What to do:
From the entries below, work out the number of lines that hold the word "padding", and give that number alone.

Record excerpts:
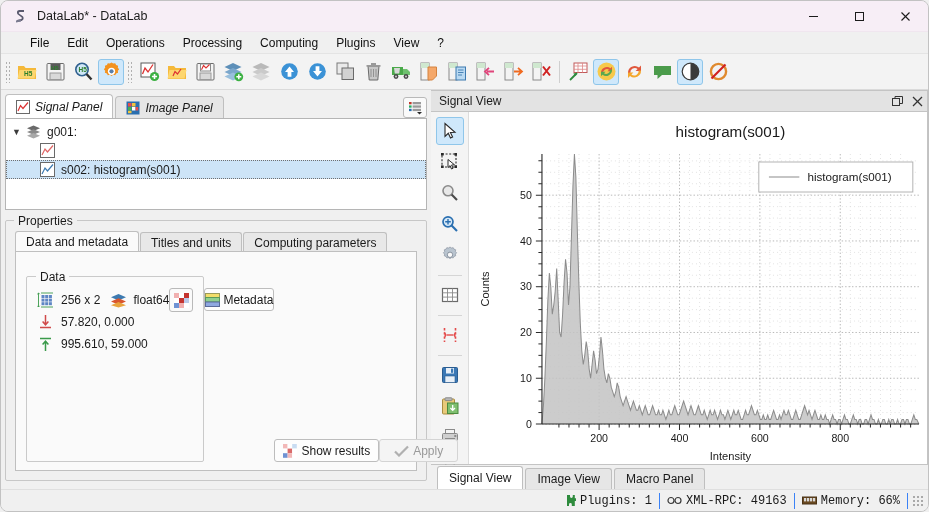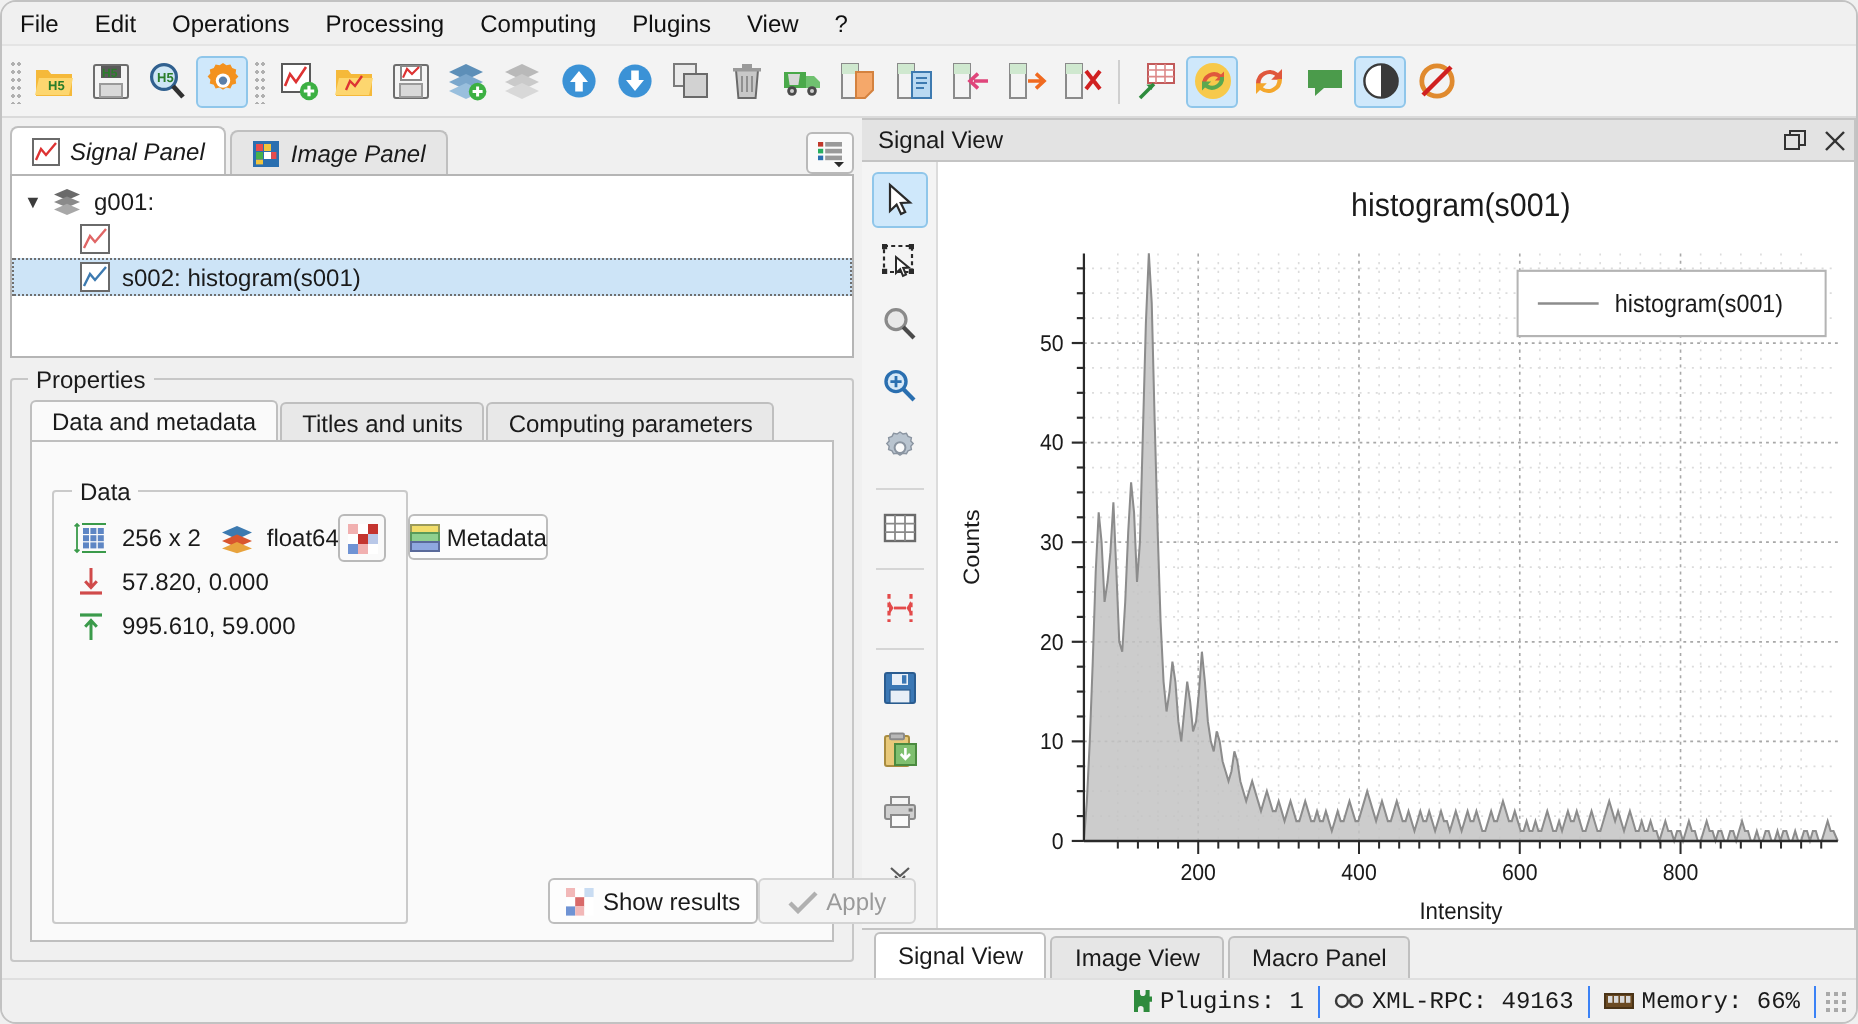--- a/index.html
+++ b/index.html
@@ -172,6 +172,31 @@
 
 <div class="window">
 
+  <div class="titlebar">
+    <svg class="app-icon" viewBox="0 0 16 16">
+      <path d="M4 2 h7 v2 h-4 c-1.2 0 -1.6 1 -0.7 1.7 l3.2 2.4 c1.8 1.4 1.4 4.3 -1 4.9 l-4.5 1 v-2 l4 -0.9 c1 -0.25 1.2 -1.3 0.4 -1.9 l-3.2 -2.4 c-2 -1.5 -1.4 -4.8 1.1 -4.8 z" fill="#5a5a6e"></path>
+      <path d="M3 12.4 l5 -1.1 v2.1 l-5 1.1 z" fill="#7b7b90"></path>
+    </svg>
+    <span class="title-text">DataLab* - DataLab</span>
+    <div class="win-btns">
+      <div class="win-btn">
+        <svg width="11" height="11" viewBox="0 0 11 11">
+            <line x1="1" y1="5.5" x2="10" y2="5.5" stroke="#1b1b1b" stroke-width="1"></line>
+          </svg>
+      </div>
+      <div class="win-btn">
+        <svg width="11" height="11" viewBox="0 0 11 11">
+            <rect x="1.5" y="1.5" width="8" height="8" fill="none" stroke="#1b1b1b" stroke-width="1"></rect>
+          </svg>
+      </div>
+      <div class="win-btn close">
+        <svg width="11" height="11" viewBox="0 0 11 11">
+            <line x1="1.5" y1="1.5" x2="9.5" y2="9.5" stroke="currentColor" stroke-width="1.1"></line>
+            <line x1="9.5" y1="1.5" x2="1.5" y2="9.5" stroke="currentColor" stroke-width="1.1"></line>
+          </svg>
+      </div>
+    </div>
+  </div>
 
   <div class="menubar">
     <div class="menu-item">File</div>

--

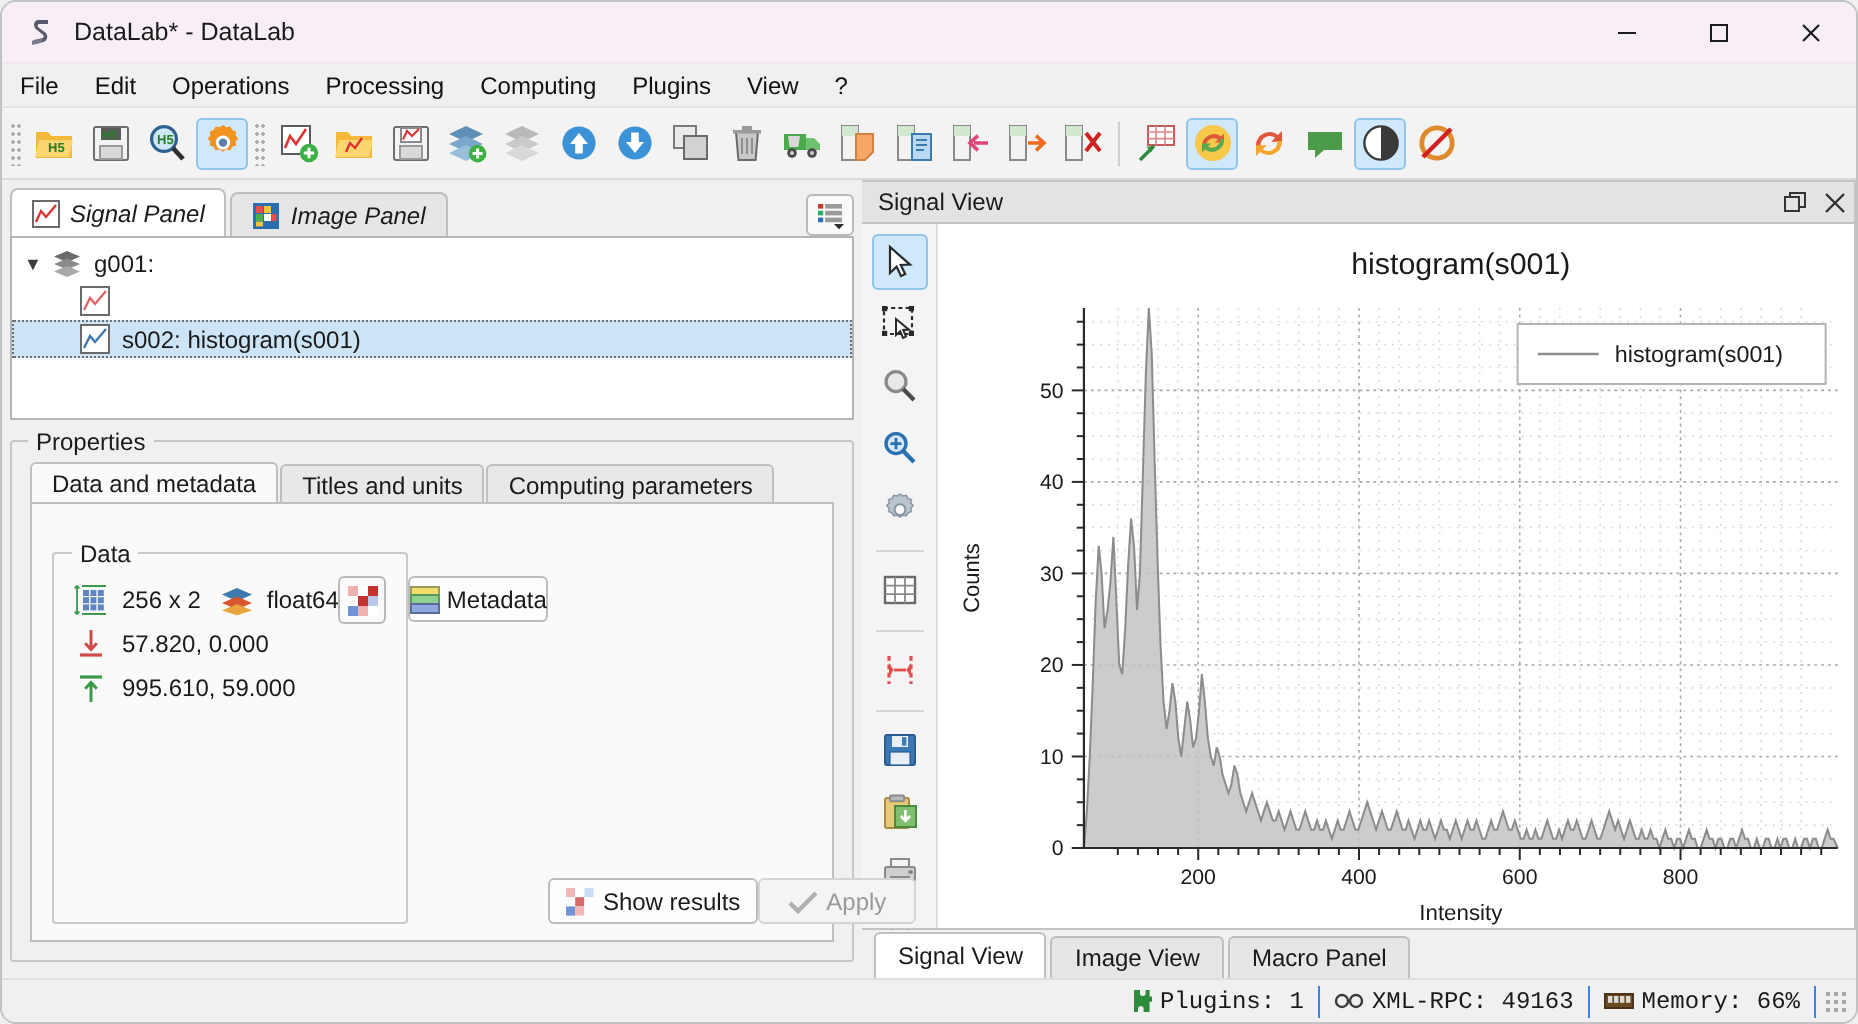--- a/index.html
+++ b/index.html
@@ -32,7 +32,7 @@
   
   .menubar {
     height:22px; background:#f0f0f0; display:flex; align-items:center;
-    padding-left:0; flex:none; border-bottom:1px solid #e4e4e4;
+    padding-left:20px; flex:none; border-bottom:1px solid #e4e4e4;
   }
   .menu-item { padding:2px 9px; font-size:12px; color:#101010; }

==

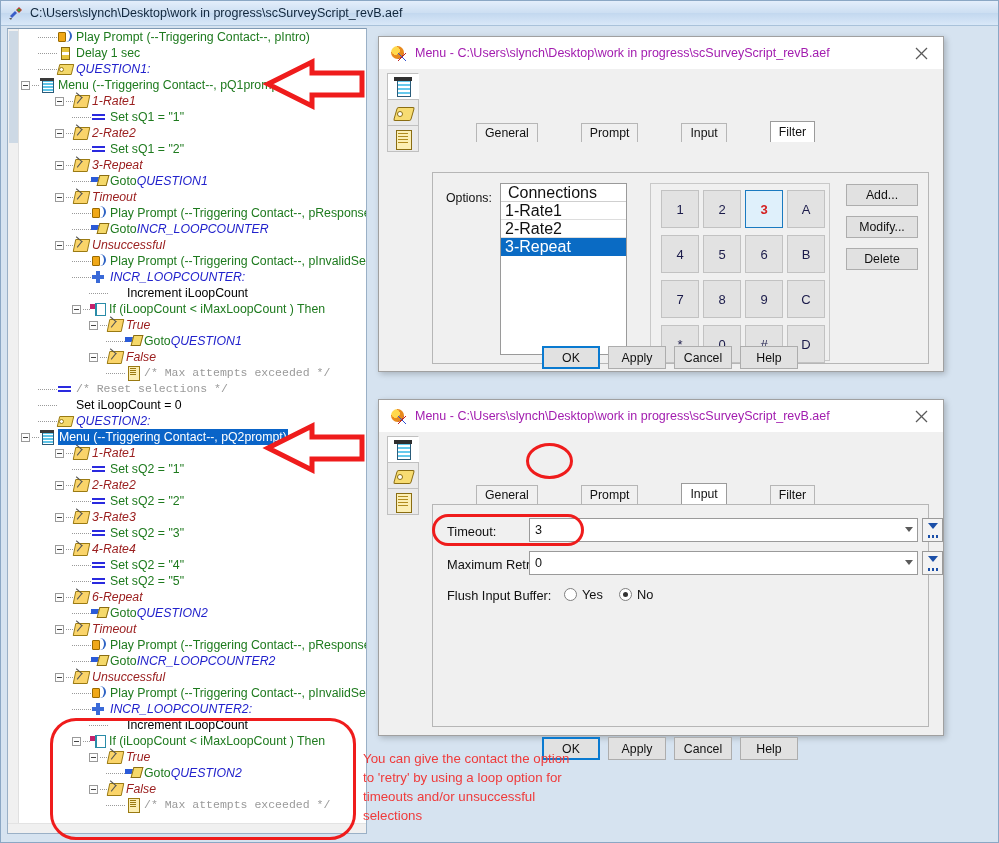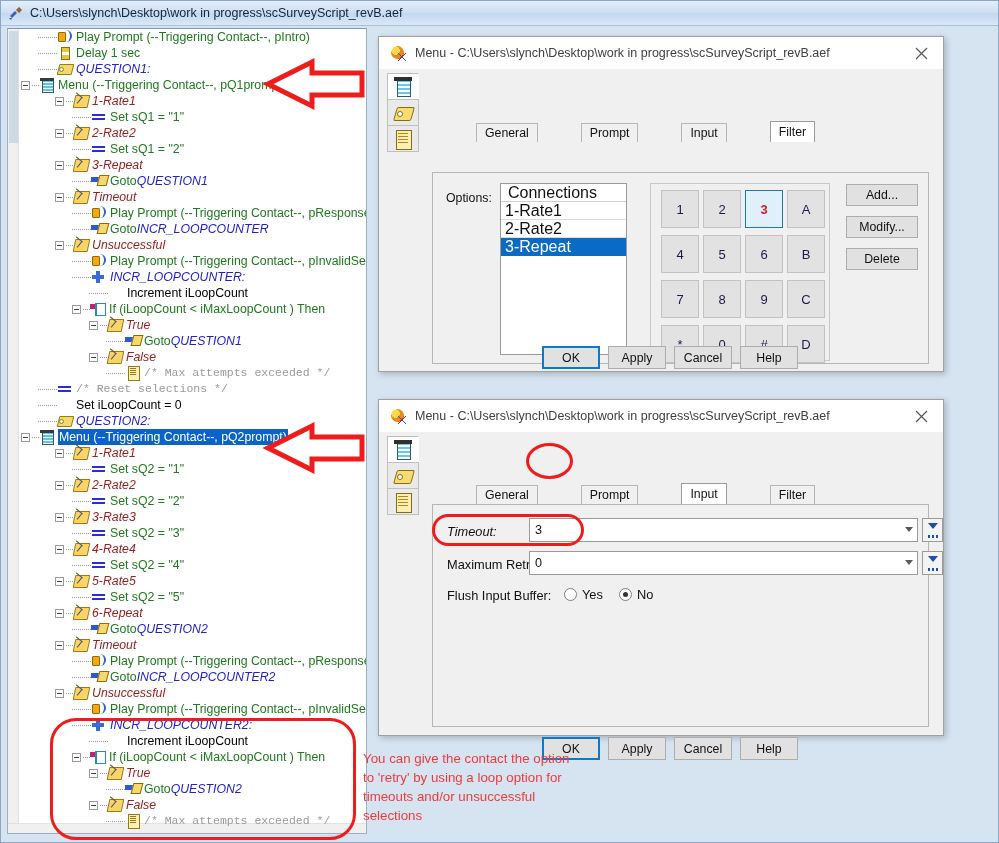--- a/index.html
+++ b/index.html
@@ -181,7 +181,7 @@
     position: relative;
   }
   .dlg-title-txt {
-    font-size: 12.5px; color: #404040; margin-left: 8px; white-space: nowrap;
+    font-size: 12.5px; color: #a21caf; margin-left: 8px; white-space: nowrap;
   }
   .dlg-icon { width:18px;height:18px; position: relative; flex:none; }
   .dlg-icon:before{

Task output:
3